** Opening Working data block **

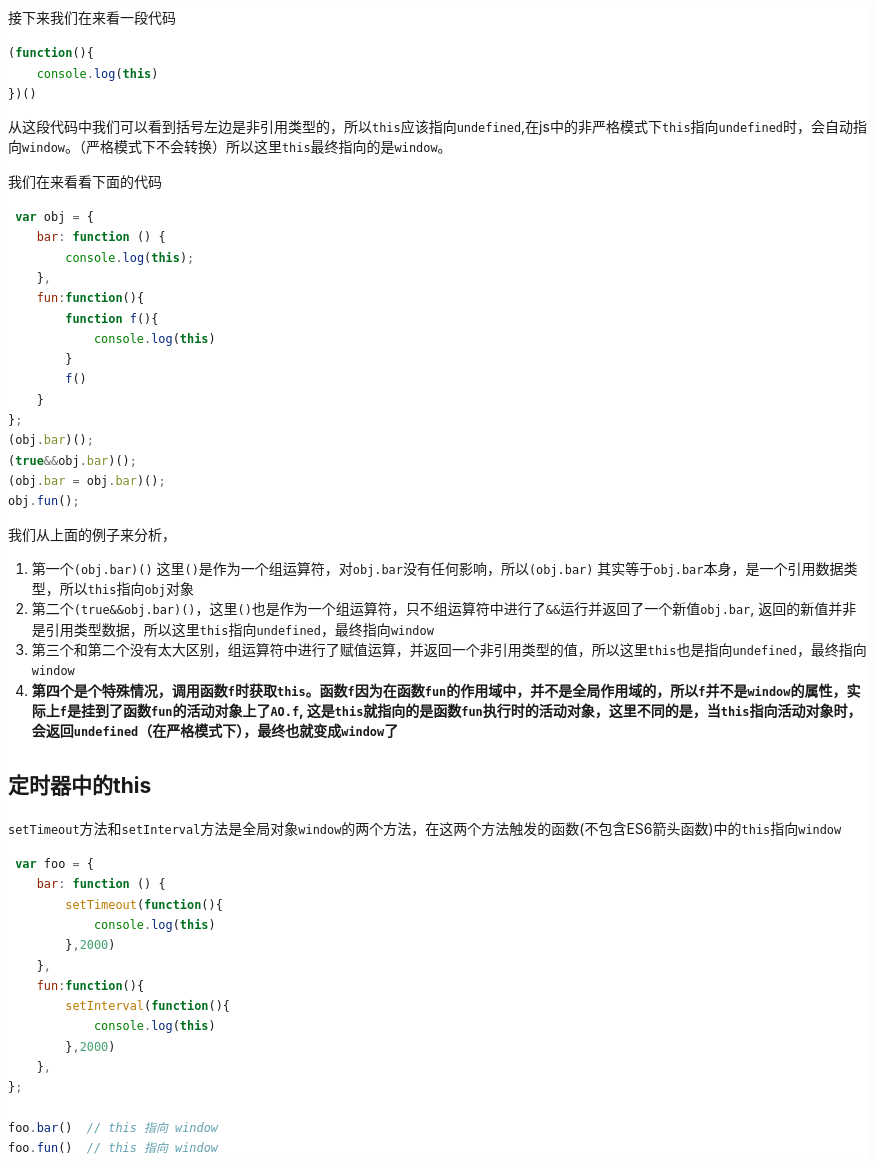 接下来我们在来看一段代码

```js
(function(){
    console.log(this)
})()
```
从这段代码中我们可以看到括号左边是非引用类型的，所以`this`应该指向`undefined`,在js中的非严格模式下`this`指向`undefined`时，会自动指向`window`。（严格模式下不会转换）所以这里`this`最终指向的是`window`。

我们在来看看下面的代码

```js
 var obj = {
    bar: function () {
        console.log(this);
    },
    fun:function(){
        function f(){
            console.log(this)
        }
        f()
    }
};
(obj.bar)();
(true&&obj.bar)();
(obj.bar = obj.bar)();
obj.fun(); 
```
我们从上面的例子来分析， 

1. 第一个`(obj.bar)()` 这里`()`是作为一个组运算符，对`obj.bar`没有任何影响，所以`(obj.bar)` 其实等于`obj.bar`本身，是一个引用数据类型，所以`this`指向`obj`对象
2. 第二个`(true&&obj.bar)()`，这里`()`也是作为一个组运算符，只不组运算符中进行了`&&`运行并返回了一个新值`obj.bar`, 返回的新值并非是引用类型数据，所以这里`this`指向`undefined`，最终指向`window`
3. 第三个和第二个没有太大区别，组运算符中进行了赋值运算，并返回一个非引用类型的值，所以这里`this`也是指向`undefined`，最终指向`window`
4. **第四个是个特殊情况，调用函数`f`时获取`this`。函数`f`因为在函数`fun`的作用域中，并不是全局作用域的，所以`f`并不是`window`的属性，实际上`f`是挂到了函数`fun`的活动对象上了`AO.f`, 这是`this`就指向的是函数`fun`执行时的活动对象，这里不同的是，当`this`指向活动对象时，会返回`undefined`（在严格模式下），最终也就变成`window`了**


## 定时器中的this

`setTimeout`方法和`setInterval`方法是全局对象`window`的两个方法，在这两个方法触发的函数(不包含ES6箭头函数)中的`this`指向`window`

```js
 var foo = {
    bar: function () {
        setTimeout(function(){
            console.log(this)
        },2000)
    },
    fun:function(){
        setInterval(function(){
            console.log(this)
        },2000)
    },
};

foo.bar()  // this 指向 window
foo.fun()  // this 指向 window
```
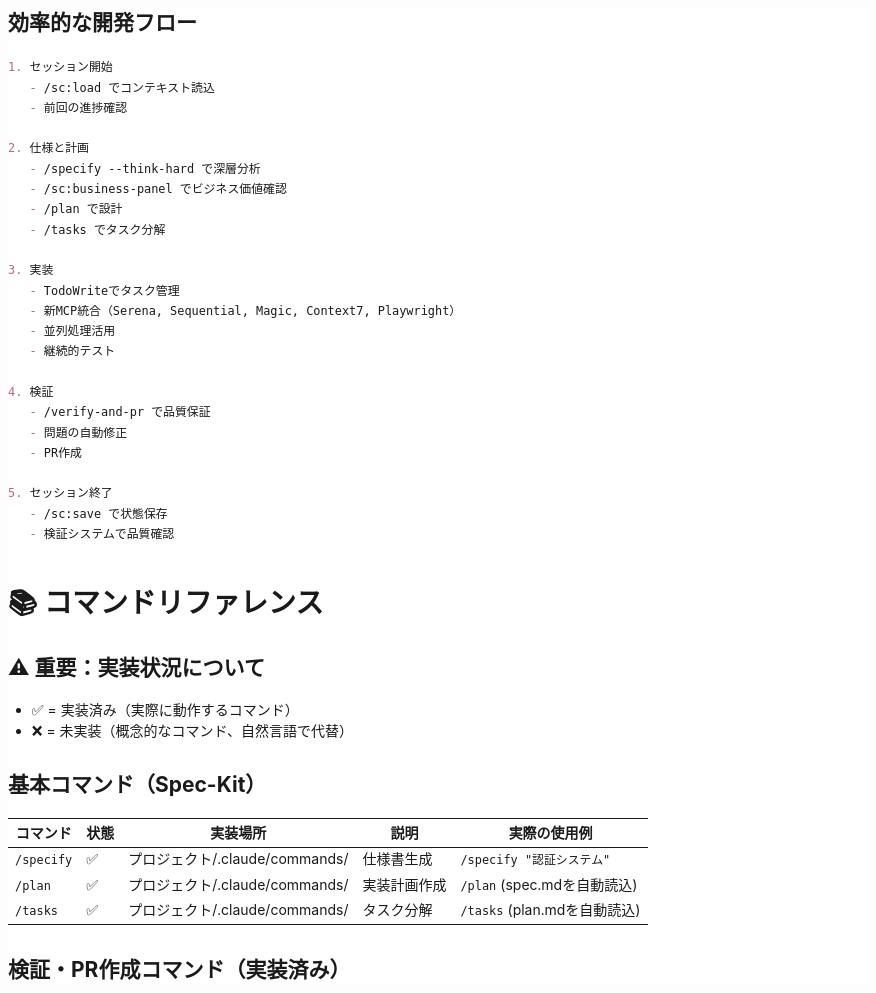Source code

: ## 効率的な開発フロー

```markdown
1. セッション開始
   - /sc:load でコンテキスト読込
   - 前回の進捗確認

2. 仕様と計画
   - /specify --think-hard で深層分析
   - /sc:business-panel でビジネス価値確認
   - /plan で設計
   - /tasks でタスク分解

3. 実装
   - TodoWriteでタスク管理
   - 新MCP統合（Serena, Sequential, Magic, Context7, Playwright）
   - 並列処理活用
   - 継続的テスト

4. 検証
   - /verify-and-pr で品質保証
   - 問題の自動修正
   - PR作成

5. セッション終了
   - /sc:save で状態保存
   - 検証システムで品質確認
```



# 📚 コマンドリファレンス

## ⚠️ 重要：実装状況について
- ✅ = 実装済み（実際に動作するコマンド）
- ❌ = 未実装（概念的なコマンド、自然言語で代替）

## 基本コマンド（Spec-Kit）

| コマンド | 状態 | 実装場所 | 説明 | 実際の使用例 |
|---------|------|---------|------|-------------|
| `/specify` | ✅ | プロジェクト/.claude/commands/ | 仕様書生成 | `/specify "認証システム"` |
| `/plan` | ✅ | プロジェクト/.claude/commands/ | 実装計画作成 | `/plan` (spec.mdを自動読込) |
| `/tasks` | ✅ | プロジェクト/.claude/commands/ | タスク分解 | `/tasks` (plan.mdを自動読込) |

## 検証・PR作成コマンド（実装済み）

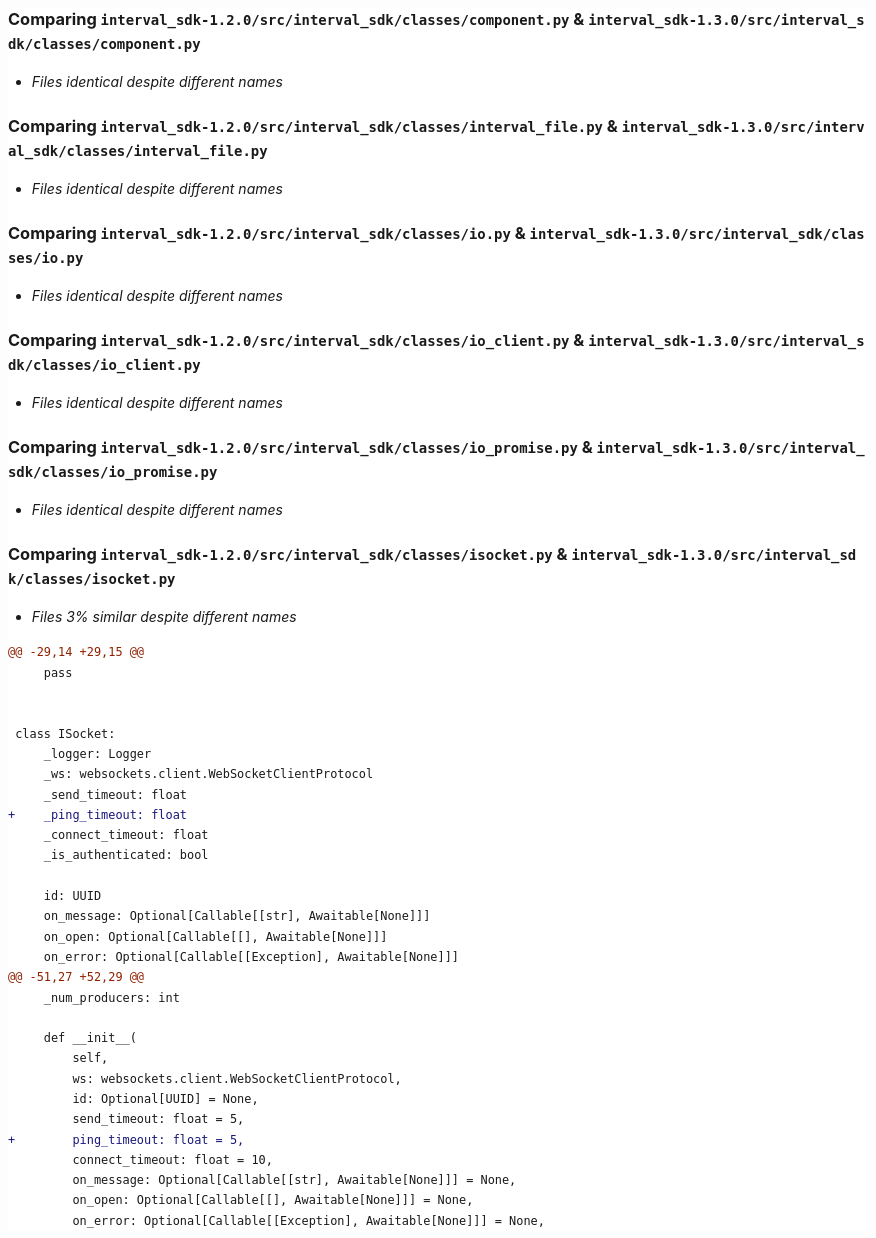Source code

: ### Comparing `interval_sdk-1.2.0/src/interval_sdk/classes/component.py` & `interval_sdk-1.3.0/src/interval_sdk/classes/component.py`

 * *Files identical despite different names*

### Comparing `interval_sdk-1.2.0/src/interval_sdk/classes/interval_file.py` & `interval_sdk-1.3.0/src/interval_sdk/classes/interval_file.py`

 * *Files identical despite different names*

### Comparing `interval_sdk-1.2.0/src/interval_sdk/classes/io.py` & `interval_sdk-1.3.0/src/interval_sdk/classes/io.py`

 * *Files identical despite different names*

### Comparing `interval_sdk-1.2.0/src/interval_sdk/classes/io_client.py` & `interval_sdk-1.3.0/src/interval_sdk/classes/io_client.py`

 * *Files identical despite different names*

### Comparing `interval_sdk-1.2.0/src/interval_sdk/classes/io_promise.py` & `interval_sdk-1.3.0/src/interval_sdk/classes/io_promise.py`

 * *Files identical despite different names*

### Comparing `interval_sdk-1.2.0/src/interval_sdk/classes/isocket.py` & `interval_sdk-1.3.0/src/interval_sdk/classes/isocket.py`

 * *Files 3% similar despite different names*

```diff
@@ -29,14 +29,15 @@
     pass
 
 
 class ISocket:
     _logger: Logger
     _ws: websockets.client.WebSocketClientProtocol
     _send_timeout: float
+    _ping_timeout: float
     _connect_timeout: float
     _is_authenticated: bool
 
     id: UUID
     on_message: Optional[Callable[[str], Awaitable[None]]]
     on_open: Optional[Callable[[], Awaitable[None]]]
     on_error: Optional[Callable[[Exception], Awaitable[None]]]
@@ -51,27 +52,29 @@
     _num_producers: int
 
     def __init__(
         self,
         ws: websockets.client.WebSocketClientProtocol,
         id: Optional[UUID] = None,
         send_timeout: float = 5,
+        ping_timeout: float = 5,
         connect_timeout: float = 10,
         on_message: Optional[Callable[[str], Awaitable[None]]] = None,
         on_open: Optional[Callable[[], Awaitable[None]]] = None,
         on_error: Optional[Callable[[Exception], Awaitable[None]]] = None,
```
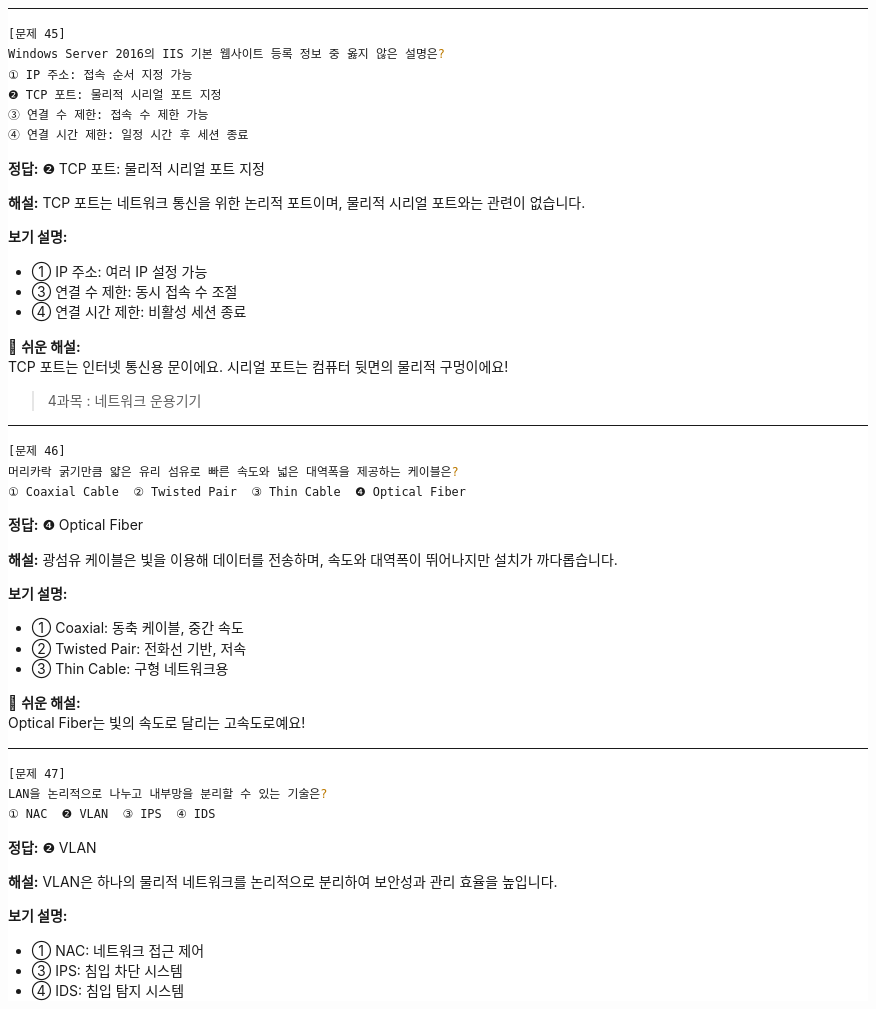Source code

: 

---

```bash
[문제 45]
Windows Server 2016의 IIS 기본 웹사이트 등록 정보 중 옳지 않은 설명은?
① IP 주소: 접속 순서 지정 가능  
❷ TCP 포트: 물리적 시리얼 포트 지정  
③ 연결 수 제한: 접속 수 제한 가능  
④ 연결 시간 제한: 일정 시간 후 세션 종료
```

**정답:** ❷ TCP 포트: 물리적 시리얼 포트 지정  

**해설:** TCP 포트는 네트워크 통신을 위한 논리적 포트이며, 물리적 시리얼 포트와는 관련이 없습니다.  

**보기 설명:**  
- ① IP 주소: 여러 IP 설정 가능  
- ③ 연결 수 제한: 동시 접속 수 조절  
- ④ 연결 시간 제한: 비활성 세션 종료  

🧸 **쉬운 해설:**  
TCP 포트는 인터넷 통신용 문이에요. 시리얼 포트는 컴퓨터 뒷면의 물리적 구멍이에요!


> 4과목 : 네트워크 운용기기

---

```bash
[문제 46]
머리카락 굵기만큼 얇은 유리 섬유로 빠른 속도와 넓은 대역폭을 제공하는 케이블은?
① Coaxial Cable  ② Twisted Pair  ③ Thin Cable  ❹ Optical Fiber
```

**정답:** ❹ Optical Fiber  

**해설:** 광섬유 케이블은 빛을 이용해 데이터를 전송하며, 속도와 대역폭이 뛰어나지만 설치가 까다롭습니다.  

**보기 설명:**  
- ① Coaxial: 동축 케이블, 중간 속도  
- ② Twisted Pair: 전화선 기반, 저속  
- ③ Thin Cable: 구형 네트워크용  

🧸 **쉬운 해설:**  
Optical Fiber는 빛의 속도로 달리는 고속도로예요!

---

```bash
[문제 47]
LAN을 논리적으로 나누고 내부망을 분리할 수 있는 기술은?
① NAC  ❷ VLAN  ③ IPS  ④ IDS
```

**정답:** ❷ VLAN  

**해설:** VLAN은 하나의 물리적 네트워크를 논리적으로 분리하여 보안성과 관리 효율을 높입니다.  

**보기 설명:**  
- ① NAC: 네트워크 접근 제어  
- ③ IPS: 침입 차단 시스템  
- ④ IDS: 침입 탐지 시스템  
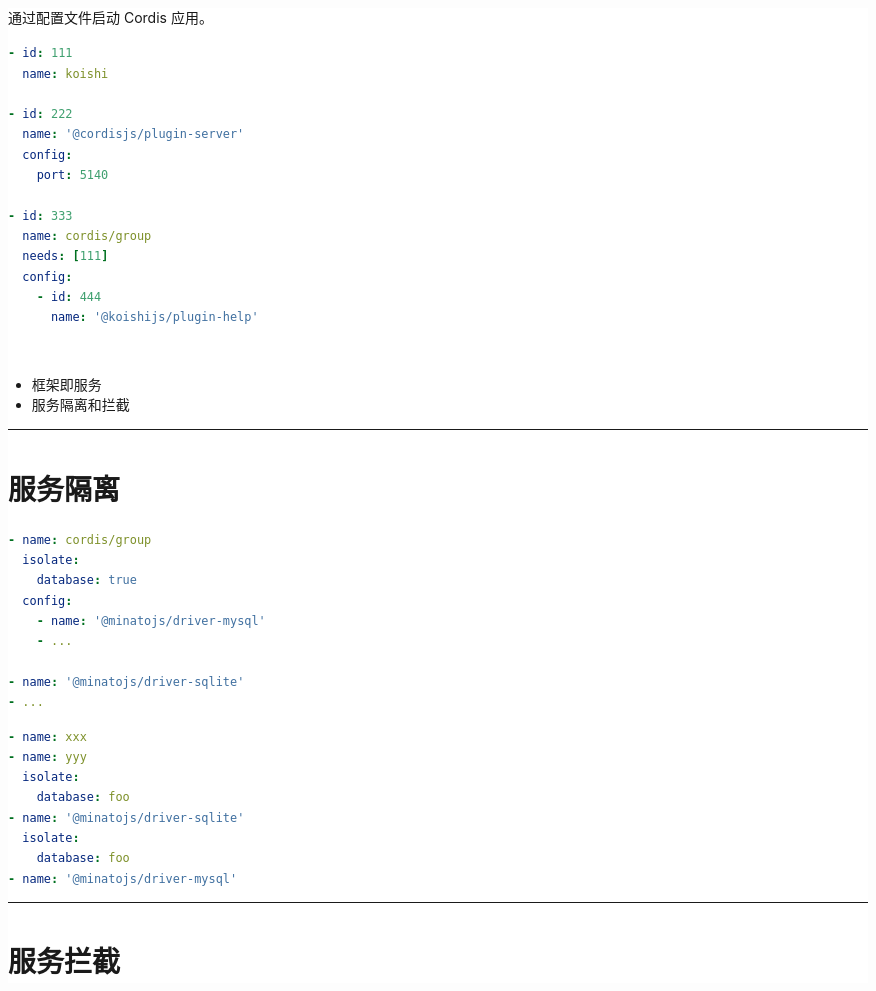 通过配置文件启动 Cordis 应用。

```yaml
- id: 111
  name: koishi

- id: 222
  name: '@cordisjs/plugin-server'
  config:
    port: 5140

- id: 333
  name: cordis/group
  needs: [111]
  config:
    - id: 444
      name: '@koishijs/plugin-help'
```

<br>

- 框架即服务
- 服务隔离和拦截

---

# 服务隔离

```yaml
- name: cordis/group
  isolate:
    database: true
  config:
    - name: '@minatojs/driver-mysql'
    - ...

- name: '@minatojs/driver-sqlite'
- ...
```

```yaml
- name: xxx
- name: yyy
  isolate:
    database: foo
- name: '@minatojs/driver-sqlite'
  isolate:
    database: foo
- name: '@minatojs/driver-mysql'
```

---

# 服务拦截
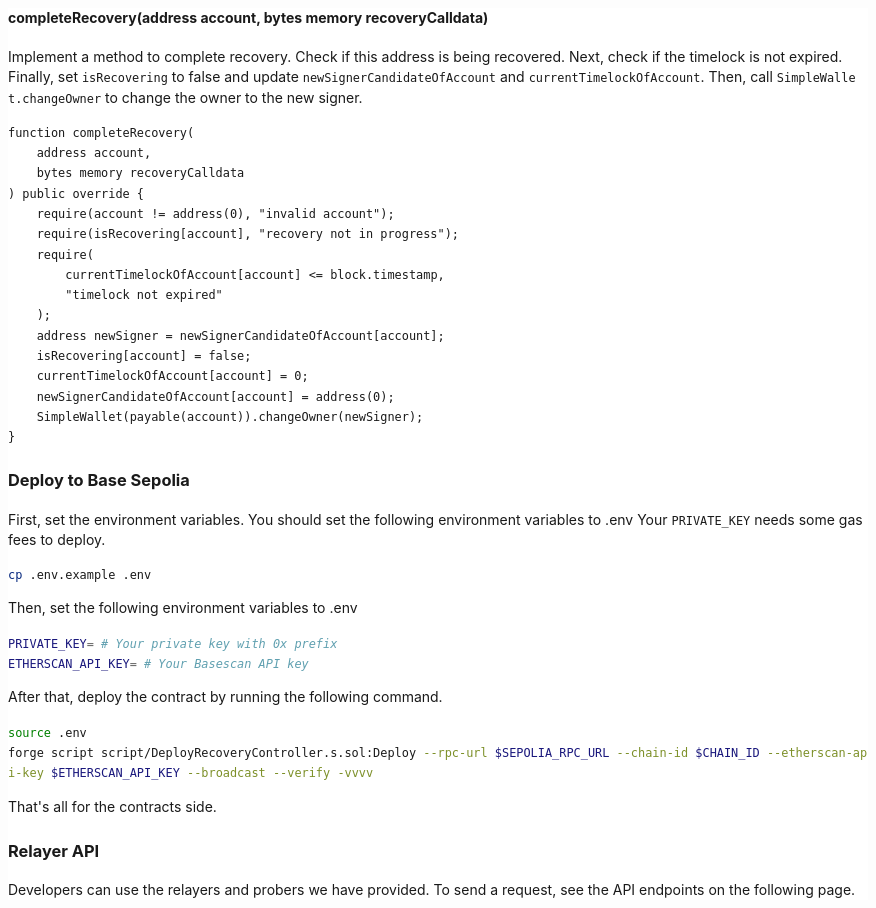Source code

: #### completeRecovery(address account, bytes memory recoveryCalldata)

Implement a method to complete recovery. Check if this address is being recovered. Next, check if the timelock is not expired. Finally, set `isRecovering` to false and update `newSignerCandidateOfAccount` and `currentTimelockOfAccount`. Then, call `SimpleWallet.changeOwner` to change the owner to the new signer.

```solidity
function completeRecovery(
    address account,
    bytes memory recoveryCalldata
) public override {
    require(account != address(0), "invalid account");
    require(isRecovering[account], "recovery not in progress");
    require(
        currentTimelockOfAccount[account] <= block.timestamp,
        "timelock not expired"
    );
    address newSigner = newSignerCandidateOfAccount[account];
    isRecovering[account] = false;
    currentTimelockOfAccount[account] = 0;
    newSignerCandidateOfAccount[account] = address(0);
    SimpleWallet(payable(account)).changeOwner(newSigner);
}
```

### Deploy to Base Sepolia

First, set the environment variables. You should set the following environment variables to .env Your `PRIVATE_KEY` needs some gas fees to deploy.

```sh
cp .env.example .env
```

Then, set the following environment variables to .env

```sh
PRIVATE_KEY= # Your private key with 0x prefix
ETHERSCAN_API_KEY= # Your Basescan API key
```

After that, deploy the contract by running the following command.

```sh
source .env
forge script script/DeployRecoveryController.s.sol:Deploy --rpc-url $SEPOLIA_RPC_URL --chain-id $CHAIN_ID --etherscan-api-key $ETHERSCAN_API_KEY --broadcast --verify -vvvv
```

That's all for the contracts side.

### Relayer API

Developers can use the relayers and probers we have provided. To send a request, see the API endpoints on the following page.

** Closing Working data block **

— Exercise directions —
Please return each line of the data above in which the word "address" occurs.

— Exercise result —
: #### completeRecovery(address account, bytes memory recoveryCalldata)
Implement a method to complete recovery. Check if this address is being recovered. Next, check if the timelock is not expired. Finally, set `isRecovering` to false and update `newSignerCandidateOfAccount` and `currentTimelockOfAccount`. Then, call `SimpleWallet.changeOwner` to change the owner to the new signer.
    address account,
    require(account != address(0), "invalid account");
    address newSigner = newSignerCandidateOfAccount[account];
    newSignerCandidateOfAccount[account] = address(0);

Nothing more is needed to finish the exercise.